Monday, November 15, 2010
A late breakfast at the Viera Wetlands.
Florida both sucks and rocks. On the sucky side are sticky 100-degree summers, man-eating mosquitos, and a political climate that would make most Third World banana republics look like Switzerland. Honest to God, the stuff in Carl Hiasaen's novels is not exaggeration.
On the upside, there's an ecosystem like none other in the US -- third-magnitude springs seemingly behind every bush, a dizzying inventory of dragonflies and butterflies, and of course, tons of birds, including several species not found anywhere else in the US. And a couple weekends ago, Glenn and I spent an excellent weekend looking at them.
It started with what used to be a routine event: the scheduled launch of the Space Shuttle, another wonderful and purely Floridian thing. Once upon a time, I had been a technical writer on the Space Shuttle program (it's not nearly as exciting as it sounds) and always felt a bit of pride whenever one of those things went up. Over time, I stopped looking for announcements of upcoming launches. But now the program was coming to an end, and this would be the second-to-last scheduled flight. Glenn thought it would be fun to photograph a space launch, we were only a two-hour drive from Cape Canaveral -- so off we went.
We knew, too, that the launch was likely to be delayed or cancelled--it almost always has been as of late. But even if this happened, there were still birds to see in the area. Lots of birds.
The launch two Fridays ago (a re-try from failed attempts on Wednesday and Thursday) was scheduled for 3:00. So we left Gainesville before sunrise and planned to spend the morning at the Viera Wetlands, about half an hour south of our planned launch viewing site in Titusville. At Viera, two potential life birds for both of us -- a Snail Kite and a Great Cormorant --had been reported, and even better, both had been making regular appearances over the past week or so.
We got to the Viera Wetlands at 9:00 and I immediately felt an alien sensation: cold. It was REALLY cold. Back in Gainesville, temperatures had been in the mid-eighties until a few days earlier, and it did not occur to me to bring a jacket. For that matter, I had totally forgotten that I even owned such an object, and after about half an hour, I found myself digging through my overnight bag (we were spending the night with Glenn's photographer friend Harry) and putting the second shirt that I had bought over the one I was wearing.

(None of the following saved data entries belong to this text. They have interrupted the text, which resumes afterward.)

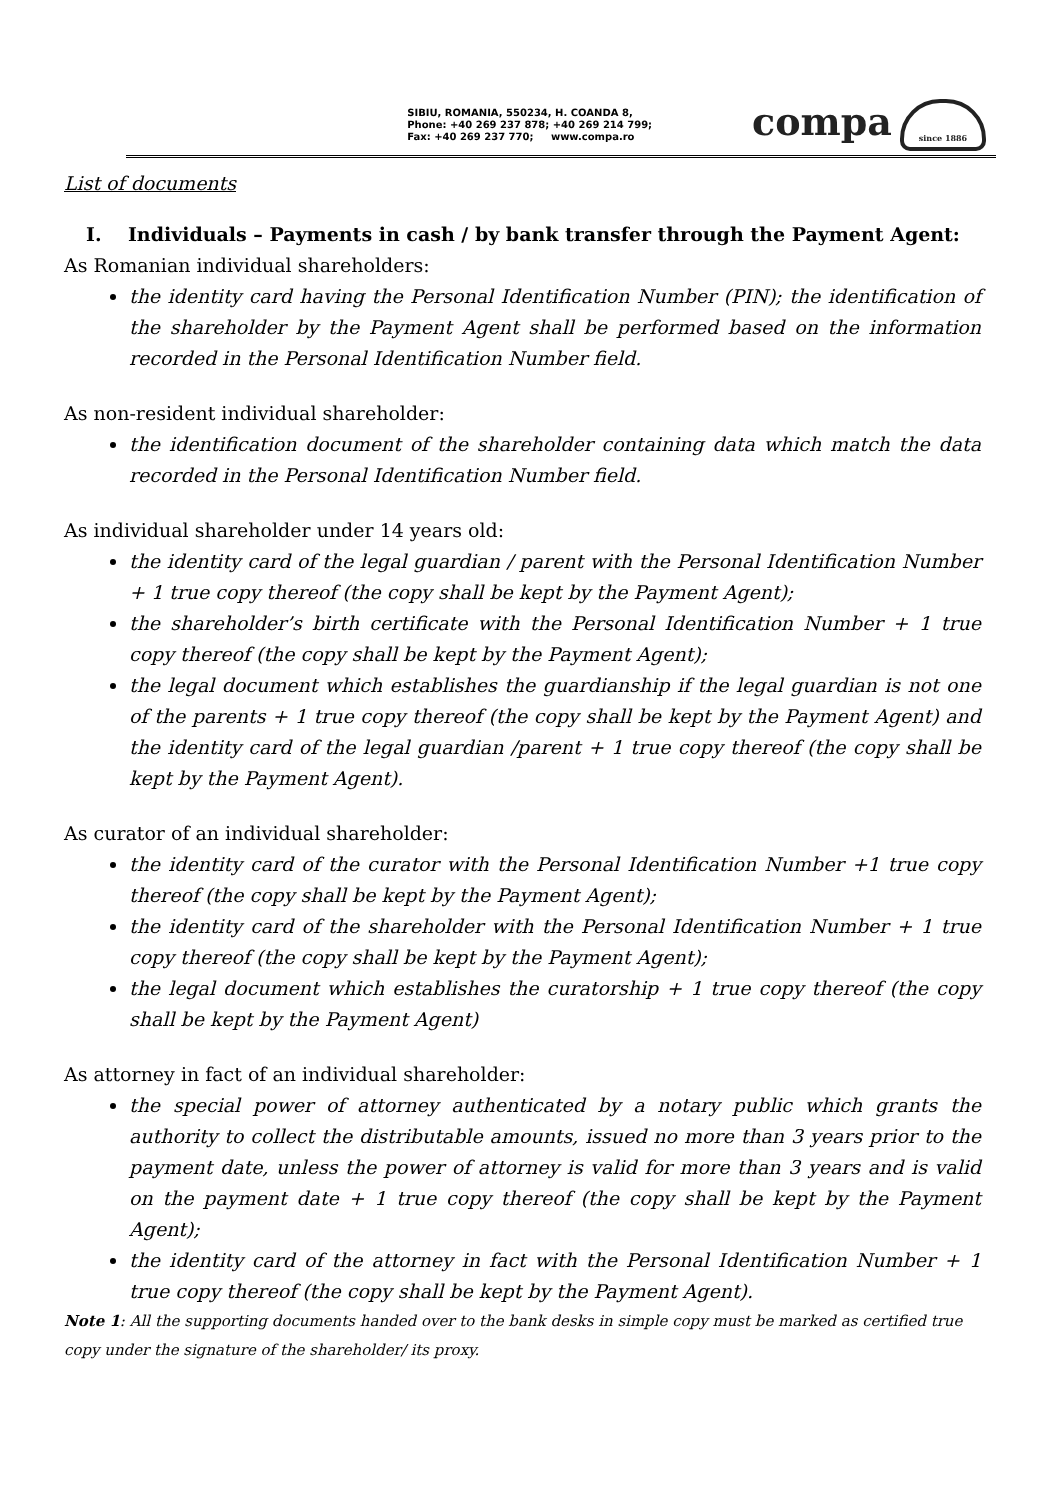SIBIU, ROMANIA, 550234, H. COANDA 8,
Phone: +40 269 237 878; +40 269 214 799;
Fax: +40 269 237 770; www.compa.ro
compa since 1886
List of documents
I. Individuals – Payments in cash / by bank transfer through the Payment Agent:
As Romanian individual shareholders:
the identity card having the Personal Identification Number (PIN); the identification of the shareholder by the Payment Agent shall be performed based on the information recorded in the Personal Identification Number field.
As non-resident individual shareholder:
the identification document of the shareholder containing data which match the data recorded in the Personal Identification Number field.
As individual shareholder under 14 years old:
the identity card of the legal guardian / parent with the Personal Identification Number + 1 true copy thereof (the copy shall be kept by the Payment Agent);
the shareholder’s birth certificate with the Personal Identification Number + 1 true copy thereof (the copy shall be kept by the Payment Agent);
the legal document which establishes the guardianship if the legal guardian is not one of the parents + 1 true copy thereof (the copy shall be kept by the Payment Agent) and the identity card of the legal guardian /parent + 1 true copy thereof (the copy shall be kept by the Payment Agent).
As curator of an individual shareholder:
the identity card of the curator with the Personal Identification Number +1 true copy thereof (the copy shall be kept by the Payment Agent);
the identity card of the shareholder with the Personal Identification Number + 1 true copy thereof (the copy shall be kept by the Payment Agent);
the legal document which establishes the curatorship + 1 true copy thereof (the copy shall be kept by the Payment Agent)
As attorney in fact of an individual shareholder:
the special power of attorney authenticated by a notary public which grants the authority to collect the distributable amounts, issued no more than 3 years prior to the payment date, unless the power of attorney is valid for more than 3 years and is valid on the payment date + 1 true copy thereof (the copy shall be kept by the Payment Agent);
the identity card of the attorney in fact with the Personal Identification Number + 1 true copy thereof (the copy shall be kept by the Payment Agent).
Note 1: All the supporting documents handed over to the bank desks in simple copy must be marked as certified true copy under the signature of the shareholder/ its proxy.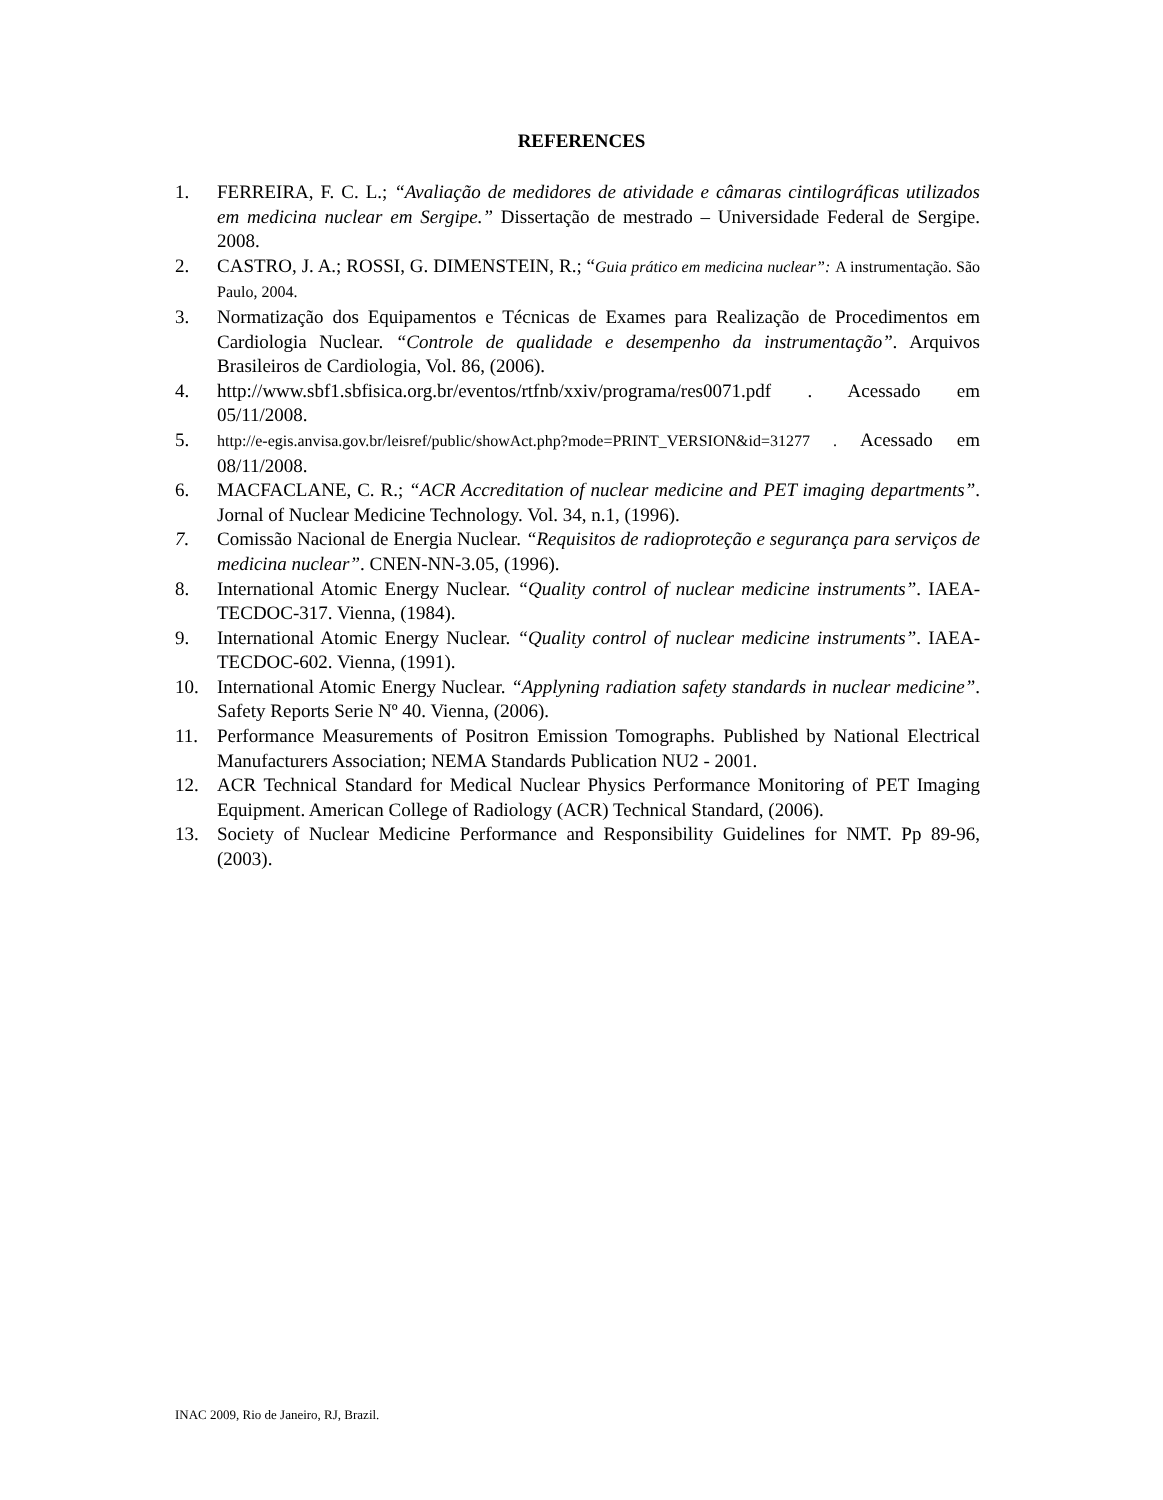REFERENCES
1. FERREIRA, F. C. L.; “Avaliação de medidores de atividade e câmaras cintilográficas utilizados em medicina nuclear em Sergipe.” Dissertação de mestrado – Universidade Federal de Sergipe. 2008.
2. CASTRO, J. A.; ROSSI, G. DIMENSTEIN, R.; “Guia prático em medicina nuclear”: A instrumentação. São Paulo, 2004.
3. Normatização dos Equipamentos e Técnicas de Exames para Realização de Procedimentos em Cardiologia Nuclear. “Controle de qualidade e desempenho da instrumentação”. Arquivos Brasileiros de Cardiologia, Vol. 86, (2006).
4. http://www.sbf1.sbfisica.org.br/eventos/rtfnb/xxiv/programa/res0071.pdf . Acessado em 05/11/2008.
5. http://e-egis.anvisa.gov.br/leisref/public/showAct.php?mode=PRINT_VERSION&id=31277 . Acessado em 08/11/2008.
6. MACFACLANE, C. R.; “ACR Accreditation of nuclear medicine and PET imaging departments”. Jornal of Nuclear Medicine Technology. Vol. 34, n.1, (1996).
7. Comissão Nacional de Energia Nuclear. “Requisitos de radioproteção e segurança para serviços de medicina nuclear”. CNEN-NN-3.05, (1996).
8. International Atomic Energy Nuclear. “Quality control of nuclear medicine instruments”. IAEA-TECDOC-317. Vienna, (1984).
9. International Atomic Energy Nuclear. “Quality control of nuclear medicine instruments”. IAEA-TECDOC-602. Vienna, (1991).
10. International Atomic Energy Nuclear. “Applyning radiation safety standards in nuclear medicine”. Safety Reports Serie Nº 40. Vienna, (2006).
11. Performance Measurements of Positron Emission Tomographs. Published by National Electrical Manufacturers Association; NEMA Standards Publication NU2 - 2001.
12. ACR Technical Standard for Medical Nuclear Physics Performance Monitoring of PET Imaging Equipment. American College of Radiology (ACR) Technical Standard, (2006).
13. Society of Nuclear Medicine Performance and Responsibility Guidelines for NMT. Pp 89-96, (2003).
INAC 2009, Rio de Janeiro, RJ, Brazil.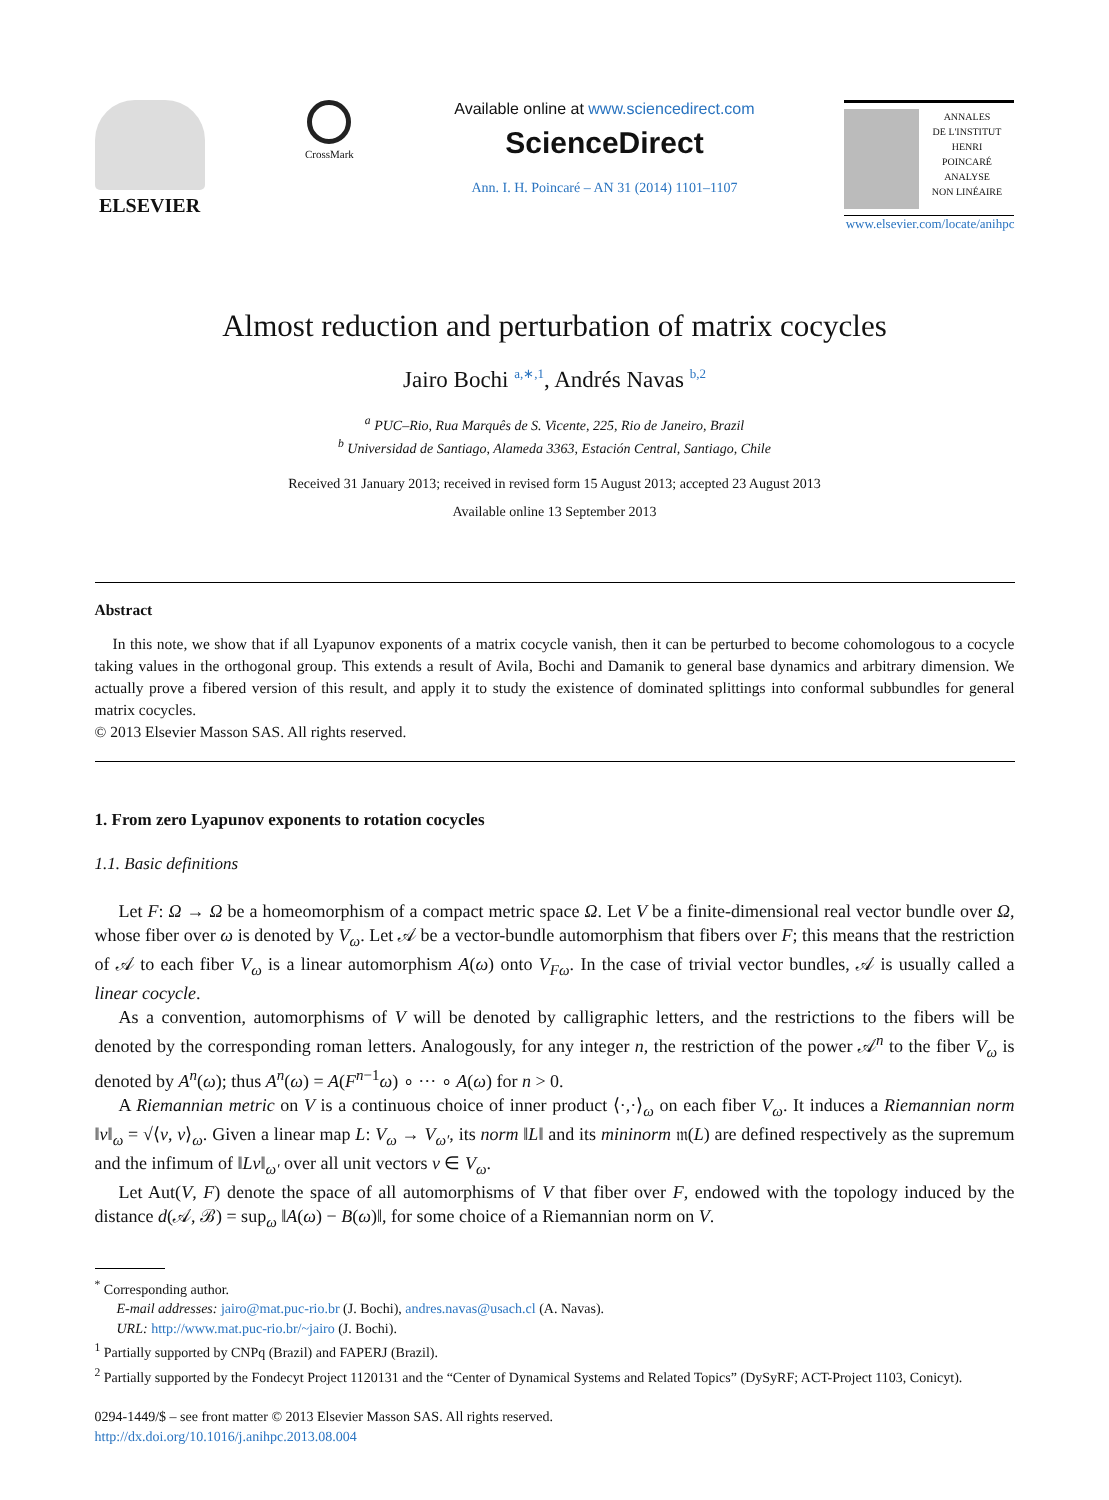ELSEVIER
CrossMark
Available online at www.sciencedirect.com
ScienceDirect
Ann. I. H. Poincaré – AN 31 (2014) 1101–1107
ANNALES
DE L'INSTITUT
HENRI
POINCARÉ
ANALYSE
NON LINÉAIRE
www.elsevier.com/locate/anihpc
Almost reduction and perturbation of matrix cocycles
Jairo Bochi <sup>a,∗,1</sup>, Andrés Navas <sup>b,2</sup>
<sup>a</sup> PUC–Rio, Rua Marquês de S. Vicente, 225, Rio de Janeiro, Brazil
<sup>b</sup> Universidad de Santiago, Alameda 3363, Estación Central, Santiago, Chile
Received 31 January 2013; received in revised form 15 August 2013; accepted 23 August 2013
Available online 13 September 2013
Abstract
In this note, we show that if all Lyapunov exponents of a matrix cocycle vanish, then it can be perturbed to become cohomologous to a cocycle taking values in the orthogonal group. This extends a result of Avila, Bochi and Damanik to general base dynamics and arbitrary dimension. We actually prove a fibered version of this result, and apply it to study the existence of dominated splittings into conformal subbundles for general matrix cocycles.
© 2013 Elsevier Masson SAS. All rights reserved.
1. From zero Lyapunov exponents to rotation cocycles
1.1. Basic definitions
Let F: Ω → Ω be a homeomorphism of a compact metric space Ω. Let V be a finite-dimensional real vector bundle over Ω, whose fiber over ω is denoted by V<sub>ω</sub>. Let 𝒜 be a vector-bundle automorphism that fibers over F; this means that the restriction of 𝒜 to each fiber V<sub>ω</sub> is a linear automorphism A(ω) onto V<sub>Fω</sub>. In the case of trivial vector bundles, 𝒜 is usually called a linear cocycle.
As a convention, automorphisms of V will be denoted by calligraphic letters, and the restrictions to the fibers will be denoted by the corresponding roman letters. Analogously, for any integer n, the restriction of the power 𝒜<sup>n</sup> to the fiber V<sub>ω</sub> is denoted by A<sup>n</sup>(ω); thus A<sup>n</sup>(ω) = A(F<sup>n−1</sup>ω) ∘ ··· ∘ A(ω) for n > 0.
A Riemannian metric on V is a continuous choice of inner product ⟨·,·⟩<sub>ω</sub> on each fiber V<sub>ω</sub>. It induces a Riemannian norm ‖v‖<sub>ω</sub> = √⟨v, v⟩<sub>ω</sub>. Given a linear map L: V<sub>ω</sub> → V<sub>ω′</sub>, its norm ‖L‖ and its mininorm 𝔪(L) are defined respectively as the supremum and the infimum of ‖Lv‖<sub>ω′</sub> over all unit vectors v ∈ V<sub>ω</sub>.
Let Aut(V, F) denote the space of all automorphisms of V that fiber over F, endowed with the topology induced by the distance d(𝒜, ℬ) = sup<sub>ω</sub> ‖A(ω) − B(ω)‖, for some choice of a Riemannian norm on V.
<sup>*</sup> Corresponding author.
E-mail addresses: jairo@mat.puc-rio.br (J. Bochi), andres.navas@usach.cl (A. Navas).
URL: http://www.mat.puc-rio.br/~jairo (J. Bochi).
<sup>1</sup> Partially supported by CNPq (Brazil) and FAPERJ (Brazil).
<sup>2</sup> Partially supported by the Fondecyt Project 1120131 and the “Center of Dynamical Systems and Related Topics” (DySyRF; ACT-Project 1103, Conicyt).
0294-1449/$ – see front matter © 2013 Elsevier Masson SAS. All rights reserved.
http://dx.doi.org/10.1016/j.anihpc.2013.08.004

Never mind that they weren't in even remotely harmonious colors and one of them had stripes and one of them a print. I was COLD.
This was one of those times I was glad I don't have kids: they would have been humiliated.
But thankfully, the wetlands were nearly free of other people, except for a few retiree birders, who generally have no business lecturing others about their fashion choices. And there were a lot of birds: within fifteen minutes of our arrival, we got great looks at two birds that almost never appear in our area, only a two-hour drive away: a pair of Caracaras and a noisy exhibitionist Limpkin.
And after about two hours of searching, we found the Snail Kite!
This bird was either an adult female or a juvenile. Still, it was distinctive and cool, and a new bird for both of us. Glenn called Harry to let him knew we'd arrived and found the Kite, and he told us the shuttle launch had been (unsurprisingly) scrubbed because of technical issues. But we no longer cared: this gave us more time to look for birds.
After a pleasant lunch chez Harry, he drove with us back to the wetlands to look for the Great Cormorant--who was exactly where Harry had said it would be:
After getting our Great Cormorant, we took another spin through the wetlands to get more looks at the Snail Kite. Then we headed back to Harry's place, where he showed off his cooking skills and his new barbecue by grilling up a raft of enormous steaks.
And it no longer mattered that the Space Shuttle launch had been scotched once again. We got two life birds, a splendid dinner, and a long evening with good friends. What more can one want?